* 課題:
下に示す隆慶一郎作品の感想文を、最後の文の次から書き継いでください。

* 本文:
- - -

隆慶一郎『吉原御免状』『かくれさと苦界行』

隆慶一郎という人は、齢60を超えてから作家としてデビューしたらしい。

そしてその後、僅か5年で鬼籍に入っている。

某少年誌隆慶一郎作品がまんが化されたこともあるので、名前こそ知っていたが、詳細は知らなかった。

二冊読み終えて後、あらためてその事実を考えると素直に凄いと思ってしまう。

そして、惜しいと……。

氏のデビュー作である『吉原御免状』を読もうと思った契機は、劇団☆新感線同名の舞台を観たことだ。

中島かずき隆慶一郎に傾倒しており、いのうえ歌舞伎の数々も氏の著作にインスパイアされている部分がある、ということを知り、読んでみたくなったのである(逆に言えば、舞台を観るまでは原作を読まないよう我慢していた)。

もちろん舞台で知った剣士・松永誠一郎と公界「吉原」が、その後、どうなっていくのか──それを知りたくなったというのもある。

だから、最初、『かくれさと苦界行』だけを読もうか、それとも『吉原御免状』から読み始めるかで少々迷っていた。

最初に入った本屋に『かくれさと……』が置いてなかったので、『吉原……』から読むことにした次第だ。

ちなみに、翌日、その本屋には『かくれさと』があった。

つまり、ちょっとした偶然で『吉原』から読むことになったといえる。

それはある意味、正解だった。

やはり舞台は一本の作品として成立させる為に筋を一本通しているので、枝葉としてバッサリ落とされている部分が結構あった。

特に、誠一郎の生い立ちを語る上で、後水之尾天皇徳川和子の関係を知ることは欠かせない極めて重要なファクタといえる。そのあたりの背景を理解していた方が、『かくれさと』に移行しやすいのだ。

実際、続編『かくれさと』では、誠一郎が後水之尾法皇東福門院和子らと出会うシーンがある。このシーンでは涙が出そうになった。

舞台では勝山太夫をヒロインとしクライマックスへもっていくために、基本ラインはそのままではあるが、いろいろと再構成している部分があった。

- - -

* 提供データ:
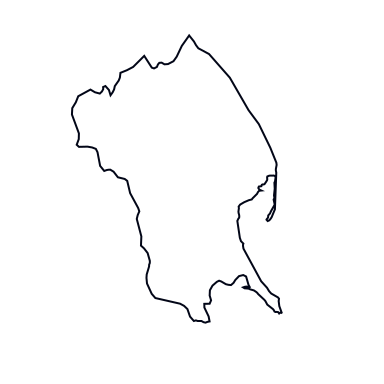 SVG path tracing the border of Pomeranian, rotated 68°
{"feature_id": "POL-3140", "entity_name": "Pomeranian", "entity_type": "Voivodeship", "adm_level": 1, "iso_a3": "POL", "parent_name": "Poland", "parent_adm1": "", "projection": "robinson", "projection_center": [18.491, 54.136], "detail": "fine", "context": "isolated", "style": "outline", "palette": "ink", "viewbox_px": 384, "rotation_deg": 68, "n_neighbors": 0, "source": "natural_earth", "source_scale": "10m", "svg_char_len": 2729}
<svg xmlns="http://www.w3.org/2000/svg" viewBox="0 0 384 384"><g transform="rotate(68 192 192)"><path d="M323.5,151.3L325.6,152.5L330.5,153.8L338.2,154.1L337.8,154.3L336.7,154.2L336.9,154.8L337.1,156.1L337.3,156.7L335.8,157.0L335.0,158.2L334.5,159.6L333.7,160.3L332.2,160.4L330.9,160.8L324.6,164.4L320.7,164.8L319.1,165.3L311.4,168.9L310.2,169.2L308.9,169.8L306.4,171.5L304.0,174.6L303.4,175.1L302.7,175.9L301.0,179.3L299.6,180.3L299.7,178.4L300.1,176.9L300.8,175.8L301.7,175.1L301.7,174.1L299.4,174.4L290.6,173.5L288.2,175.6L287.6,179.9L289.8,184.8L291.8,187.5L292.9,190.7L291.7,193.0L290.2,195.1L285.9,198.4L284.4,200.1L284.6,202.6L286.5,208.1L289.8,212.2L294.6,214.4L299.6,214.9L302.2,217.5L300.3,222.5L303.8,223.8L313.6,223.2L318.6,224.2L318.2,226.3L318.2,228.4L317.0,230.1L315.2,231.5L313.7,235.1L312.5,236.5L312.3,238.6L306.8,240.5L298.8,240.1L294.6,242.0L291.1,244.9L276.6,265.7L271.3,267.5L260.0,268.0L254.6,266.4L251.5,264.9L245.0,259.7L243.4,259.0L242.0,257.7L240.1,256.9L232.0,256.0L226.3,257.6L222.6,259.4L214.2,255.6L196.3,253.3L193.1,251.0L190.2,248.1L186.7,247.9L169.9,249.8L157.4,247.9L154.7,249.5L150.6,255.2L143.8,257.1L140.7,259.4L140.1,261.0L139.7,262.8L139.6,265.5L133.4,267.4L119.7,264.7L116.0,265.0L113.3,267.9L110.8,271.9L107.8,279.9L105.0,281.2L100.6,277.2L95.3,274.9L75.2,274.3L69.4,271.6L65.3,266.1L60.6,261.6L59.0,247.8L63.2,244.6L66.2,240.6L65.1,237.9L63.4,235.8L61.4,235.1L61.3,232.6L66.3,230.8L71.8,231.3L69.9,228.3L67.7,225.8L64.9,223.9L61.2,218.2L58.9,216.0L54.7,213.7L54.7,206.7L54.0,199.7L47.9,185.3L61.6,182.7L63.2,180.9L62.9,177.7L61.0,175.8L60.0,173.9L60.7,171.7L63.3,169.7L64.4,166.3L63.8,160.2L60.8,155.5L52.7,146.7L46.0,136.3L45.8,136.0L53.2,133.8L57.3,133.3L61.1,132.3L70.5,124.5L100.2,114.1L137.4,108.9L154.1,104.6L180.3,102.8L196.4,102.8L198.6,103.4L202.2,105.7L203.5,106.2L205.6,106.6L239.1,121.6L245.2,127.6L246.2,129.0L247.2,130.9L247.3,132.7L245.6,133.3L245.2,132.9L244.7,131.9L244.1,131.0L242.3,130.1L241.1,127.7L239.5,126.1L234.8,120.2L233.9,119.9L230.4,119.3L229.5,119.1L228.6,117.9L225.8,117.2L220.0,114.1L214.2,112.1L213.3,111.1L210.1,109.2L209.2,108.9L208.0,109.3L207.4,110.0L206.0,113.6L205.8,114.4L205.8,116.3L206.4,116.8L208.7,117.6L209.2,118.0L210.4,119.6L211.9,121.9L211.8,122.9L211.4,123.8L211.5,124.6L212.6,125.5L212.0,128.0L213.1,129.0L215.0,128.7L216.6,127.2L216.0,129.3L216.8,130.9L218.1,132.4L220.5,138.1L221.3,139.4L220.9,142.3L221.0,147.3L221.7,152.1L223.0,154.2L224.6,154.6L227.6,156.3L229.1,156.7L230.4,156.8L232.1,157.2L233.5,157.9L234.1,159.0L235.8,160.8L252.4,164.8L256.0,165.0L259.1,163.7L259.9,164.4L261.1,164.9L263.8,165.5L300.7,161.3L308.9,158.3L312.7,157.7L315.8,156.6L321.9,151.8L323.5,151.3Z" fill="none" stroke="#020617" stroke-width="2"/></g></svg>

- - -

* 解答:
しかし、『吉原』を読む限りでは、誠一郎の心にいるヒロインは仙台高尾こと高尾太夫であったように思う。

その仙台高尾も、本編では詳しく語られないが巷談に基いた壮絶な最期が待ち受けているというのだから切ない。

『吉原』の6年後を描いた続編の『かくれさと』では、すでに高尾は故人である。

高尾太夫がどのような最期を遂げたかは、一般の通説に従っているので、そちらを参照して欲しい。

僕は時代小説をあまり読んだことがなかったので、よくわからないのだが、基本的に日本人の描く小説は登場人物の主観を基調として語られるものが多い(多いというだけで、そうしなければならない、という法があるわけじゃないけど……)。

気付いていない人は注意深く読んで欲しいのだが、大抵の小説は、三人称を使っていてるものでも、地の文には視点がある。視点が変わるときには、段落が変わることが多い。

しかし、この作品にはちょくちょく作者が登場し、三人称は本当に三人称になる。場合によっては作者の一人称まで出現する。

バックボーンを解説するにはその方がいいのかもしれないが、あまりそういう小説になれていなかったので、少々、面食らった。

物語は雑誌連載の小説だったらしく、一冊としての盛り上がりと構成とが緻密に練られているという印象は少ない。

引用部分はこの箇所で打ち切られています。